データで見る流通
「買物体験」を重視する消費者、実店舗の存在価値は不変
文=栗栖 郁
CBREリサーチ
不動産サービス大手のCBREは、消費者が実店舗に求めているものは何なのかを探るため、昨年「アジア太平洋地域における消費者調査 2014・日本」を実施した。
調査によると、実店舗で買物をする際に(生鮮食品を除いた服飾・靴・アクセサリー・スキンケア・電化製品など)、約半数の消費者がそこで得られる「体験」を重視していると回答した。すなわち消費者は、「満足度」の高い買物体験が得られることから、実店舗を訪れていると言える。
「満足度」を測る指標として、実店舗に関する25項目のうち、何を重要視しているかを訊いたところ、「商品の価格」「利便性の高さ」、そして「清潔感がある」の3項目をとくに重要視しているという回答を得た(図表1)。
実店舗だけでなく、オンライン・ショッピングも、今や消費者の暮らしに欠かせないものとなりつつある。消費者は、オンライン・ショッピングと実店舗をどのように使い分けているのだろうか。「ウインドーショッピング」「特定の商品を探す」「価格や商品詳細をチェックする」、そして「商品を購入する」という4項目について訊いた。

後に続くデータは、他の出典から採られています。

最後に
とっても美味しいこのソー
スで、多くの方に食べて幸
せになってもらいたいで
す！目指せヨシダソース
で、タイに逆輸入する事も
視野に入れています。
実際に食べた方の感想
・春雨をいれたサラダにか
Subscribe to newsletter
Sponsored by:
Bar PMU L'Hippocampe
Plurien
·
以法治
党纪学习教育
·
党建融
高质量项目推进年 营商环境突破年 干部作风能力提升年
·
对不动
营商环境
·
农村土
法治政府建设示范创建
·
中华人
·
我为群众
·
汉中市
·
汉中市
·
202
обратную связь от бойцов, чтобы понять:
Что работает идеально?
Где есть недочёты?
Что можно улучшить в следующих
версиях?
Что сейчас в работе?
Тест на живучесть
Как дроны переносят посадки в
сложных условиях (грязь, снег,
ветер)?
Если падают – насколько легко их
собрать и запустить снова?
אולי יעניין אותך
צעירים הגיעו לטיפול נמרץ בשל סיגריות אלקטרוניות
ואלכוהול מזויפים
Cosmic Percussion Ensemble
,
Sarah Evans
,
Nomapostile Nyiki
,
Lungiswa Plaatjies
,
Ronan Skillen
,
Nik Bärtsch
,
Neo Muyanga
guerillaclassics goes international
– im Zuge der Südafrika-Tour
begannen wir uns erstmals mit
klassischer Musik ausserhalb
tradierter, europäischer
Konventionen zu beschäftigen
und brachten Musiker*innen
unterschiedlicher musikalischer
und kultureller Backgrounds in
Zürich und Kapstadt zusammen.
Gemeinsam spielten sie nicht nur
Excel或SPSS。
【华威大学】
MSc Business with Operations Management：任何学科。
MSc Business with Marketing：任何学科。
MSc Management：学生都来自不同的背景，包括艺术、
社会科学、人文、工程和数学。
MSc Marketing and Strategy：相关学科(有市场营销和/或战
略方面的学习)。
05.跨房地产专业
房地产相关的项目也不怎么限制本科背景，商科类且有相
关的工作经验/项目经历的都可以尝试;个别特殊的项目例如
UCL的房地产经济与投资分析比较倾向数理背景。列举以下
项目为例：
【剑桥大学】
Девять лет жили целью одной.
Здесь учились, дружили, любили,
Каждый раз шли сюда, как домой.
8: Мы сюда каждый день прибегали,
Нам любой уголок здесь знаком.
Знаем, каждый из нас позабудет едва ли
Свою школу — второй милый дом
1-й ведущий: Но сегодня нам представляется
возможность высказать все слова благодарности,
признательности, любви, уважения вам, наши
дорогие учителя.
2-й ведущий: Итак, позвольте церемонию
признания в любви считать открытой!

「ウインドーショッピング」では、「オンライン・ショッピング(パソコン)」が7割超、「実店舗を訪れる」が7割弱。「特定の商品を探す」では、「オンライン・ショッピング(パソコン)」が約9割だったのに対して「実店舗を訪れる」は約6割。「価格や商品詳細をチェックする」も同様の結果だった。「商品を購入する」では、「オンライン・ショッピング(パソコン)」が約9割で、「実店舗を訪れる」も8割を超えた。
4項目について、最も頻度が高い買物方法についても訊いた(図表2)。「特定の商品を探す」「価格や商品詳細をチェックする」で頻度が最も高かったのは「オンライン(パソコン)」で、8割近くに達した。これに対して、「商品を購入する」で最も頻度が高かったのが「実店舗を訪れる」で、過半数を超えた。この結果から、多くの消費者が実店舗での買物体験を楽しんでいることや、実際に商品を手にとってから購入を決めていることがうかがえる。
調査全体から言えることは、実店舗を訪れることで得られる「買物体験」を重視する傾向が消費者に見られることだ。実店舗は、オンライン・ショッピングでは得られない体験を提供することで、いわゆる「コト消費」のニーズに応えることができる。実店舗ならではの体験を提供し、消費者の心をつかむことができれば、実店舗の存在価値が高まっていくだろう。